Do you see submissions fail at the ranker after the last fix?

felipe_b · October 31, 2022, 8:51pm

HI I am still seeing failures as before. It fails at ranker evaluation and then no logs are shown. Is this happening to anyone else? Maybe it is an error that is only occurring now for certain evaluations?

For example see #204968 which I believe was resubmited from the host side after the fix.

@dipam @dipam_chakraborty @marcalexandre_cote

dipam · October 31, 2022, 9:11pm

Hi @felipe_b

We’re not providing logs apart from the validation runs since those can be used can be used to leak data.

The previous issues we had were with fetching valid logs which is fixed.

Your run probably failed because some value is hardcoded that is not present in the test dataset, if you still want the logs please make a new submission and I can get them for you separately.

felipe_b · October 31, 2022, 9:19pm

Thank you Dipam. Sorry for the confusion. I am resubmitting and I will let you know, but in any case it is weird because the new submit is essentially an old one ( that run successfully and as far as I can tell does not hardcode anything) with different model weights.

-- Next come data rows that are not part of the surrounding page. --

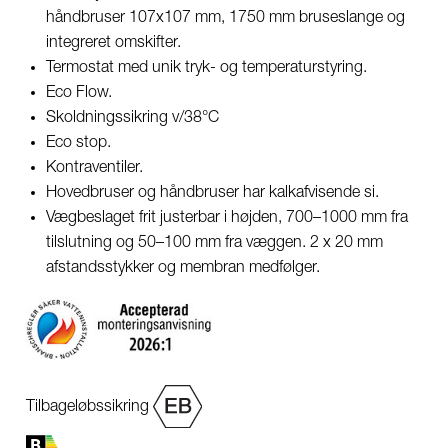
håndbruser 107x107 mm, 1750 mm bruseslange og
integreret omskifter.
Termostat med unik tryk- og temperaturstyring.
Eco Flow.
Skoldningssikring v/38°C
Eco stop.
Kontraventiler.
Hovedbruser og håndbruser har kalkafvisende si.
Vægbeslaget frit justerbar i højden, 700–1000 mm fra
tilslutning og 50–100 mm fra væggen. 2 x 20 mm
afstandsstykker og membran medfølger.
Tilbageløbssikring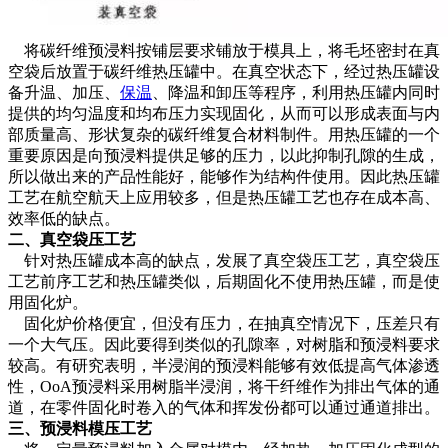
将碳纤维预浸料按铺层要求铺放于模具上，将毛坯密封在真
空袋后放置于碳纤维热压罐中。在真空状态下，经过热压罐设
备升温、加压、
保温
、降温和卸压等程序，利用热压罐内同时
提供的均匀温度和均布压力实现固化，从而可以形成表面与内
部质量高、形状复杂的碳纤维复合材料制件。用热压罐的一个
重要原因是向预浸料提供足够的压力，以此抑制孔隙的生成，
所以做出来的产品性能好，能够作为结构件使用。因此热压罐
工艺在航空航天上应用较多，但是热压罐工艺也存在成本高、
效率低的缺点。
二、真空袋压工艺
针对热压罐成本高的缺点，发展了真空袋压工艺，真空袋压
工艺前序工艺和热压罐类似，后期固化不使用热压罐，而是使
用固化炉。
固化炉价格便宜，但没有压力，在抽真空情况下，压差只有
一个大气压。因此要得到类似的孔隙率，对树脂和预浸料要求
较高。有研究表明，半浸润的预浸料能够有效低提高气体渗透
性，OoA预浸料采用树脂半浸润，将干纤维作为排出气体的通
道，在零件固化时卷入的气体和挥发份都可以通过通道排出。
三、预浸料模压工艺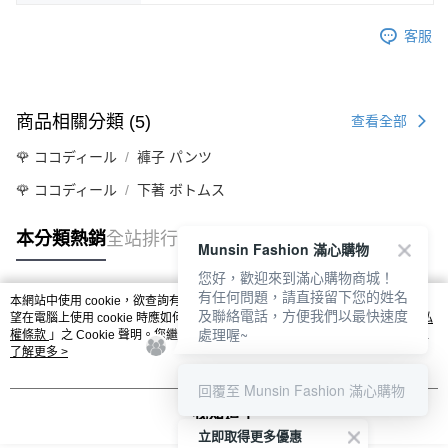
客服
商品相關分類 (5)
查看全部
🌹 ココディール
褲子 パンツ
🌹 ココディール
下著 ボトムス
本分類熱銷
全站排行
Munsin Fashion 滿心購物
您好，歡迎來到滿心購物商城！
有任何問題，請直接留下您的姓名
本網站中使用 cookie，欲查詢有關本網站使用 cookie 方式之詳情，及若您不希
及聯絡電話，方便我們以最快速度
熱門標籤
望在電腦上使用 cookie 時應如何變更電腦的 cookie 設定，請參閱本網站「
隱私
處理喔~
權條款
」之 Cookie 聲明。您繼續使用本網站即表示您同意本公司得按本網站使
用條款之 Cookie 聲明使用 cookie。
了解更多 >
回覆至 Munsin Fashion 滿心購物
我知道了
立即取得更多優惠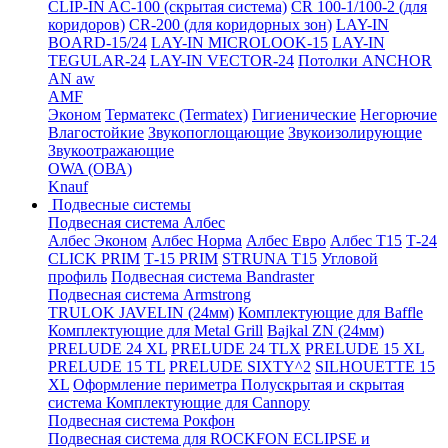
CLIP-IN AC-100 (скрытая система)
CR 100-1/100-2 (для
коридоров)
CR-200 (для коридорных зон)
LAY-IN
BOARD-15/24
LAY-IN MICROLOOK-15
LAY-IN
TEGULAR-24
LAY-IN VECTOR-24
Потолки ANCHOR
AN aw
AMF
Эконом
Терматекс (Termatex)
Гигиенические
Негорючие
Влагостойкие
Звукопоглощающие
Звукоизолирующие
Звукоотражающие
OWA (ОВА)
Knauf
Подвесные системы
Подвесная система Албес
Албес Эконом
Албес Норма
Албес Евро
Албес T15
Т-24
CLICK PRIM
Т-15 PRIM
STRUNA Т15
Угловой
профиль
Подвесная система Bandraster
Подвесная система Armstrong
TRULOK JAVELIN (24мм)
Комплектующие для Baffle
Комплектующие для Metal Grill
Bajkal ZN (24мм)
PRELUDE 24 XL
PRELUDE 24 TLX
PRELUDE 15 XL
PRELUDE 15 TL
PRELUDE SIXTY^2
SILHOUETTE 15
XL
Оформление периметра
Полускрытая и скрытая
система
Комплектующие для Cannopy
Подвесная система Рокфон
Подвесная система для ROCKFON ECLIPSE и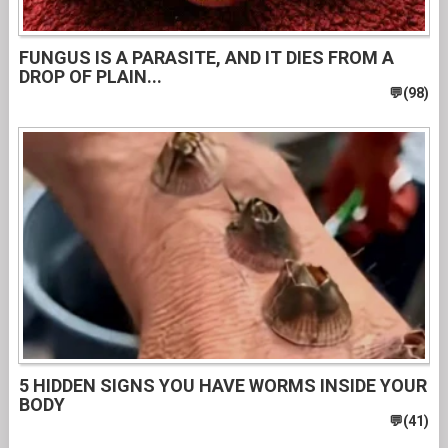
FUNGUS IS A PARASITE, AND IT DIES FROM A
DROP OF PLAIN...
5 HIDDEN SIGNS YOU HAVE WORMS INSIDE YOUR
BODY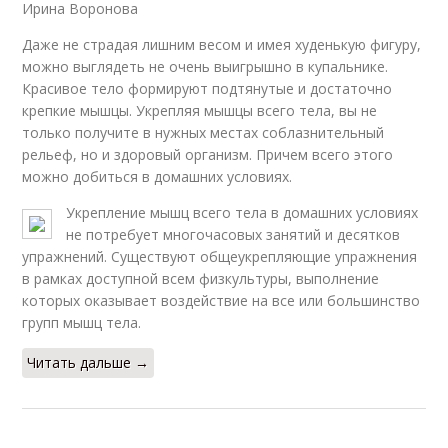
Ирина Воронова
Даже не страдая лишним весом и имея худенькую фигуру,
можно выглядеть не очень выигрышно в купальнике.
Красивое тело формируют подтянутые и достаточно
крепкие мышцы. Укрепляя мышцы всего тела, вы не
только получите в нужных местах соблазнительный
рельеф, но и здоровый организм. Причем всего этого
можно добиться в домашних условиях.
Укрепление мышц всего тела в домашних условиях
не потребует многочасовых занятий и десятков
упражнений. Существуют общеукрепляющие упражнения
в рамках доступной всем физкультуры, выполнение
которых оказывает воздействие на все или большинство
групп мышц тела.
Читать дальше →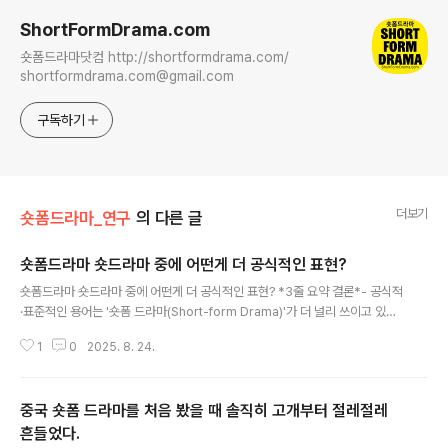
ShortFormDrama.com
숏폼드라마닷컴 http://shortformdrama.com/
shortformdrama.com@gmail.com
구독하기
더보기
숏폼드라마_연구
의 다른 글
숏폼드라마 숏드라마 중에 어떤게 더 공식적인 표현?
글 내용
숏폼드라마 숏드라마 중에 어떤게 더 공식적인 표현? *3줄 요약 결론*- 공식적
·표준적인 용어는 '숏폼 드라마(Short-form Drama)'가 더 널리 쓰이고 있다.
- '숏드라마'는 간혹 구어적으로 사용될 수 있지만, 업계나 미디어에서 공식 명
1
0
2025. 8. 24.
칭은 아니다.- 학술자료, 관련 정책, 미디어 기사 등 모두 '숏폼 드라마'를 정식
용어로 표기하고 있다. 1. 공식 용어 비교 1-1 숏폼 드라마 '숏폼 드라마(Short-
form Drama)'는 에피소드당 20분 이하, 보통 1~5분 내외의 짧은 시리즈 형
중국 숏폼 드라마를 처음 봤을 때 솔직히 고개부터 절레절레
태의 드라마 콘텐츠를 지칭하는 공식 용어다. 학술 문헌, 정책 보고서, 미디어 기
사 및 현행 콘텐츠 산업에서 모두 표준적으로 쓰이고 있다 특히, 중국이나 해외
흔들었다.
글 내용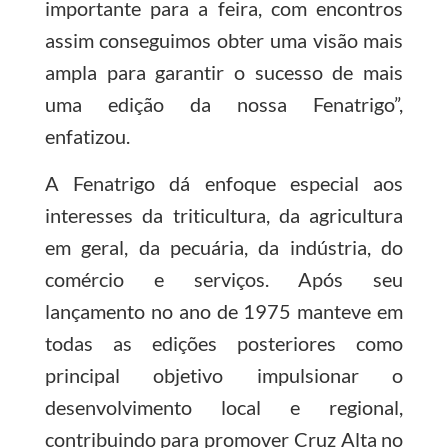
importante para a feira, com encontros
assim conseguimos obter uma visão mais
ampla para garantir o sucesso de mais
uma edição da nossa Fenatrigo”,
enfatizou.
A Fenatrigo dá enfoque especial aos
interesses da triticultura, da agricultura
em geral, da pecuária, da indústria, do
comércio e serviços. Após seu
lançamento no ano de 1975 manteve em
todas as edições posteriores como
principal objetivo impulsionar o
desenvolvimento local e regional,
contribuindo para promover Cruz Alta no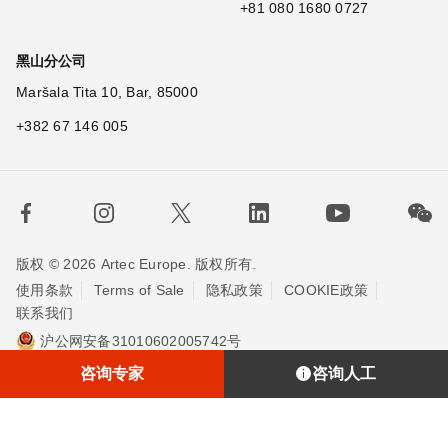
+81 080 1680 0727
黑山分公司
Maršala Tita 10, Bar, 85000
+382 67 146 005
版权 © 2026 Artec Europe. 版权所有.
使用条款
Terms of Sale
隐私政策
COOKIE政策
联系我们
沪公网安备31010602005742号
沪ICP备20013748号-2
埃太科™（上海）贸易有限责任公司
咨询专家
咨询人工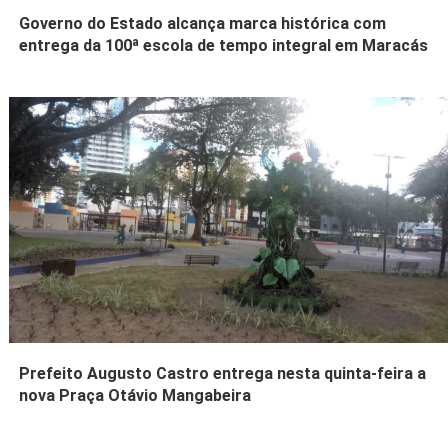
Governo do Estado alcança marca histórica com
entrega da 100ª escola de tempo integral em Maracás
Prefeito Augusto Castro entrega nesta quinta-feira a
nova Praça Otávio Mangabeira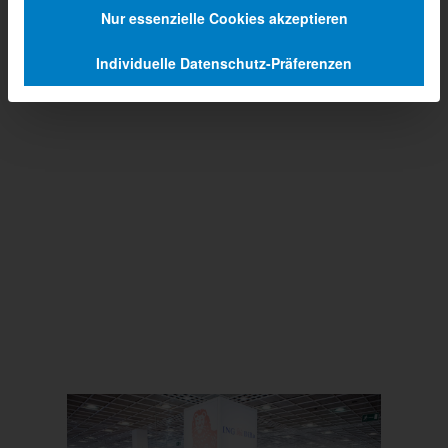
Nur essenzielle Cookies akzeptieren
Individuelle Datenschutz-Präferenzen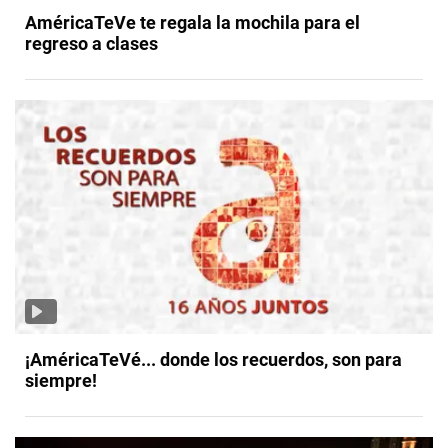
AméricaTeVe te regala la mochila para el
regreso a clases
¡AméricaTeVé... donde los recuerdos, son para
siempre!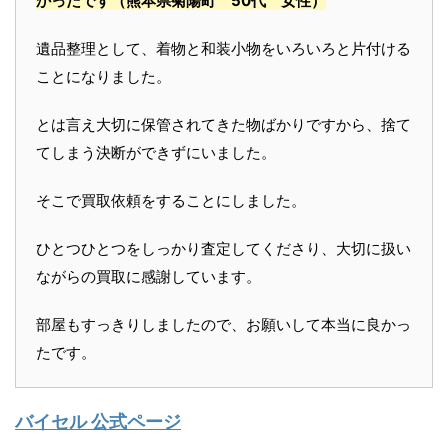
かったです
（熊本県菊陽町 50代 女性）
遺品整理として、着物と和装小物をいろいろと片付ける
ことになりました。
とは言え大切に保管されてきた物ばかりですから、捨て
てしまう決断ができずにいました。
そこで買取依頼をすることにしました。
ひとつひとつをしっかり査定してくださり、大切に扱い
ながらの買取に感謝しています。
部屋もすっきりしましたので、お願いして本当に良かっ
たです。
バイセル 公式ページ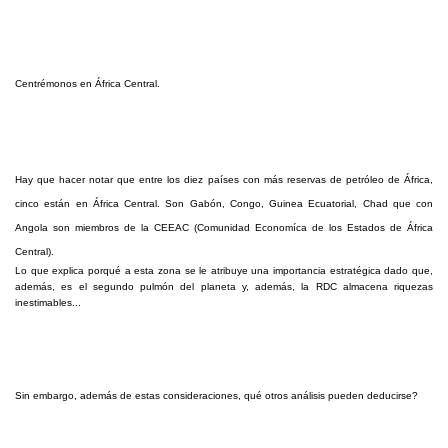
Centrémonos en África Central.
Hay que hacer notar que entre los diez países con más reservas de petróleo de África,
cinco están en África Central. Son Gabón, Congo, Guinea Ecuatorial, Chad que con
Angola son miembros de la CEEAC (Comunidad Economíca de los Estados de África
Central).
Lo que explica porqué a esta zona se le atribuye una importancia estratégica dado que,
además, es el segundo pulmón del planeta y, además, la RDC almacena riquezas
inestimables...
Sin embargo, además de estas consideraciones, qué otros análisis pueden deducirse?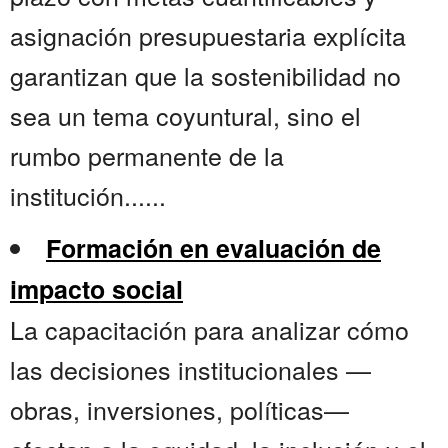
asignación presupuestaria explícita
garantizan que la sostenibilidad no
sea un tema coyuntural, sino el
rumbo permanente de la
institución......
Formación en evaluación de
impacto social
La capacitación para analizar cómo
las decisiones institucionales —
obras, inversiones, políticas—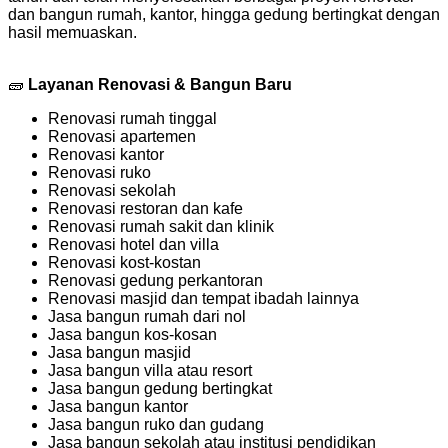
dan bangun rumah, kantor, hingga gedung bertingkat dengan
hasil memuaskan.
🧱
Layanan Renovasi & Bangun Baru
Renovasi rumah tinggal
Renovasi apartemen
Renovasi kantor
Renovasi ruko
Renovasi sekolah
Renovasi restoran dan kafe
Renovasi rumah sakit dan klinik
Renovasi hotel dan villa
Renovasi kost-kostan
Renovasi gedung perkantoran
Renovasi masjid dan tempat ibadah lainnya
Jasa bangun rumah dari nol
Jasa bangun kos-kosan
Jasa bangun masjid
Jasa bangun villa atau resort
Jasa bangun gedung bertingkat
Jasa bangun kantor
Jasa bangun ruko dan gudang
Jasa bangun sekolah atau institusi pendidikan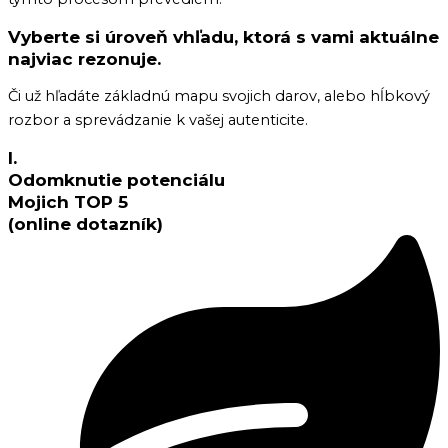
Vyberte si úroveň vhľadu, ktorá s vami aktuálne
najviac rezonuje.
Či už hľadáte základnú mapu svojich darov, alebo hĺbkový
rozbor a sprevádzanie k vašej autenticite.
I.
Odomknutie potenciálu
Mojich TOP 5
(online dotazník)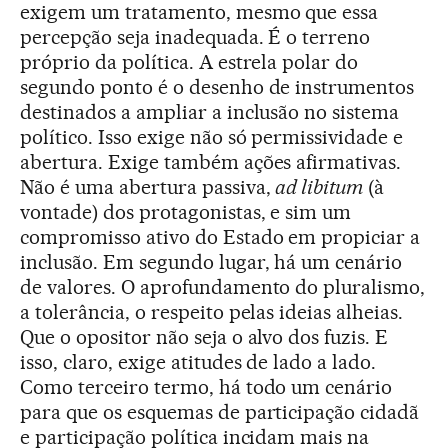
exigem um tratamento, mesmo que essa
percepção seja inadequada. É o terreno
próprio da política. A estrela polar do
segundo ponto é o desenho de instrumentos
destinados a ampliar a inclusão no sistema
político. Isso exige não só permissividade e
abertura. Exige também ações afirmativas.
Não é uma abertura passiva,
ad libitum
(à
vontade) dos protagonistas, e sim um
compromisso ativo do Estado em propiciar a
inclusão. Em segundo lugar, há um cenário
de valores. O aprofundamento do pluralismo,
a tolerância, o respeito pelas ideias alheias.
Que o opositor não seja o alvo dos fuzis. E
isso, claro, exige atitudes de lado a lado.
Como terceiro termo, há todo um cenário
para que os esquemas de participação cidadã
e participação política incidam mais na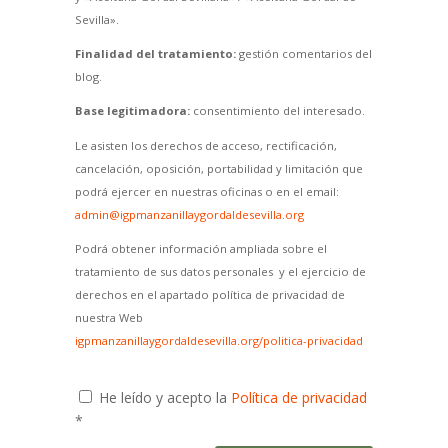
Sevilla».
Finalidad del tratamiento:
gestión comentarios del
blog.
Base legitimadora:
consentimiento del interesado.
Le asisten los derechos de acceso, rectificación,
cancelación, oposición, portabilidad y limitación que
podrá ejercer en nuestras oficinas o en el email:
admin@igpmanzanillaygordaldesevilla.org
Podrá obtener información ampliada sobre el
tratamiento de sus datos personales y el ejercicio de
derechos en el apartado política de privacidad de
nuestra Web
igpmanzanillaygordaldesevilla.org/politica-privacidad
He leído y acepto la
Política de privacidad
*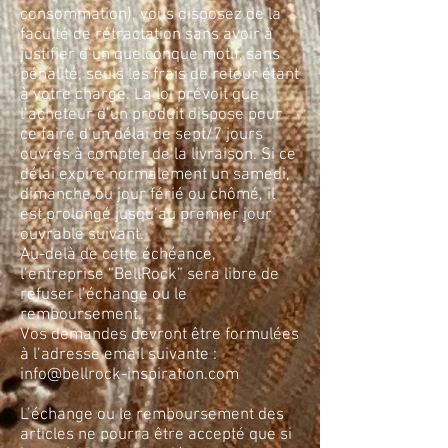
consommation), vous disposez de la
faculté de rétractation sans avoir à
justifier d’un quelconque motif, sans
pénalité, seuls les frais de retour étant
à votre charge. La loi prévoit que
l’acheteur d’un produit dispose pour
ce faire d’un délai de sept/7 jours
ouvrés à compter de la livraison. Si ce
délai expire normalement un samedi,
dimanche ou jour férié ou chômé, il
est prolongé jusqu’au premier jour
ouvrable suivant.
Au-delà de cette échéance,
l’entreprise “BellRock” sera libre de
refuser l’échange ou le
remboursement.
Vos demandes devront être formulées
à l’adresse email suivante :
info@bellrock-inspiration.com
L’échange ou le remboursement des
articles ne pourra être accepté que si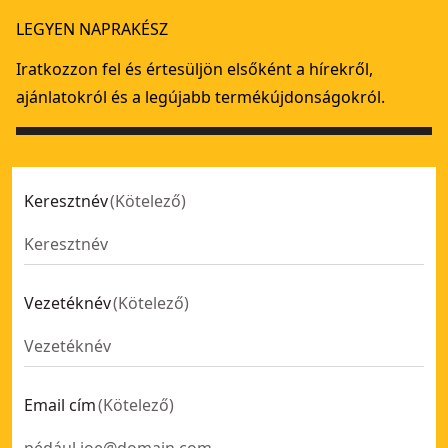
Csere szűrő DCV501L
- SKU:
DCV5011H-XJ
LEGYEN NAPRAKÉSZ
Kúpos gumi csatlakozó adapter
- SKU:
DWV9110-XJ
Porelszívó fúrókalapácshoz
- SKU:
DWH079D-XJ
Iratkozzon fel és értesüljön elsőként a hírekről,
HEPA Filter a DCV582-es porszívóhoz
- SKU:
DCV5801H-XJ
ajánlatokról és a legújabb termékújdonságokról.
Keresztnév
(
Kötelező
)
Vezetéknév
(
Kötelező
)
Email cím
(
Kötelező
)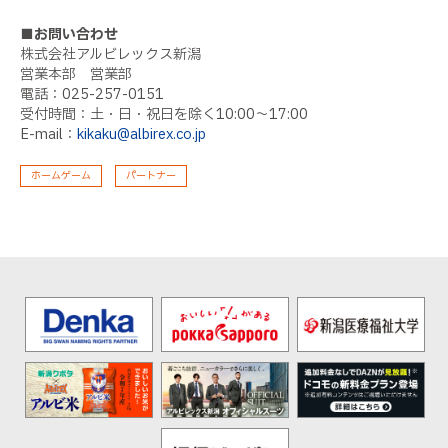
■お問い合わせ
株式会社アルビレックス新潟
営業本部 営業部
電話：025-257-0151
受付時間：土・日・祝日を除く10:00〜17:00
E-mail：
kikaku@albirex.co.jp
ホームゲーム
パートナー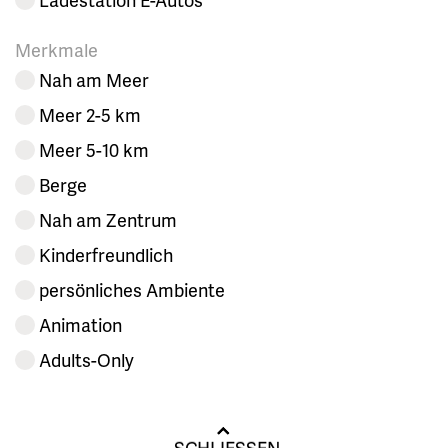
Merkmale
Nah am Meer
Meer 2-5 km
Meer 5-10 km
Berge
Nah am Zentrum
Kinderfreundlich
persönliches Ambiente
Animation
Adults-Only
SCHLIESSEN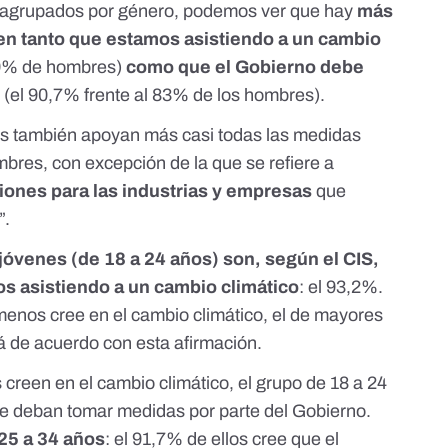
 agrupados por género
, podemos ver que hay
más
n tanto que estamos asistiendo a un cambio
5,9% de hombres)
como que el Gobierno debe
o
(el 90,7% frente al 83% de los hombres).
s también apoyan más casi todas las medidas
mbres, con excepción de la que se refiere a
iones para las industrias y empresas
que
”.
jóvenes (de 18 a 24 años) son, según el CIS,
s asistiendo a un cambio climático
: el 93,2%.
menos cree en el cambio climático, el de mayores
á de acuerdo con esta afirmación.
creen en el cambio climático, el grupo de 18 a 24
se deban tomar medidas por parte del Gobierno.
25 a 34 años
: el 91,7% de ellos cree que el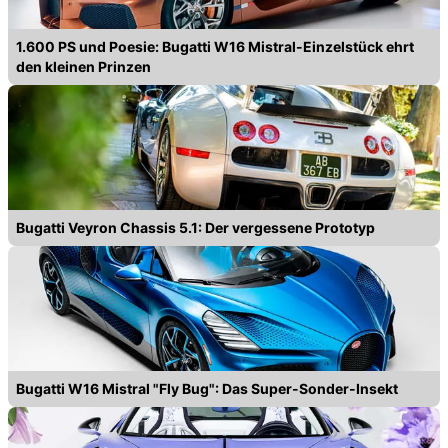
1.600 PS und Poesie: Bugatti W16 Mistral-Einzelstück ehrt
den kleinen Prinzen
Bugatti Veyron Chassis 5.1: Der vergessene Prototyp
Bugatti W16 Mistral "Fly Bug": Das Super-Sonder-Insekt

felipe_b · October 31, 2022, 9:21pm

Here is my new submission AIcrowd
And thank you very much,

felipe_b · October 31, 2022, 11:08pm

It has failed again. @dipam note that it does not even show logs for the validation parts, it does not show any log at all. Although it would be nice to know what is going on with the ranker.

rein20 · October 31, 2022, 11:29pm

Same situation as @felipe_b. I submitted twice but getting “Clariq Ranker Validation: Inference failed” with no debug logs. @dipam

tatianak · November 1, 2022, 8:58am

Hi everyone,
I also experienced the same issues as @felipe_b and @rein20:

When testing locally with local_evaluation.py everything seemed to be fine, no logs are available, just failed inference. Please have a look @dipam if there is indeed some issue with the ranker.
Thank you!

zubin_gou · November 1, 2022, 9:02am

Same issue, we’ve been failing to submit all day and haven’t gotten any feedback or logs:

Issue13
Issue12
Issue11
Issue10
Issue9

rein20 · November 1, 2022, 9:47am

I figured it out without looking at the logs and for my case, it was CUDA OOM error.
Decreasing GPU Memory usage led to successful submission. (Note that server has T4 16GB, which may be different from other competitions)
Not being able to look at the logs cost me last day’s 2 submissions though.

Good luck to everyone, 2 hours left to go.

felipe_b · November 1, 2022, 9:55am

Thank you, In my case it fails at clariq ranker and does not provide logs from any steps. I have ran a very similar code with weights of the same size before successfully so all the packages being equal it should not be OOM.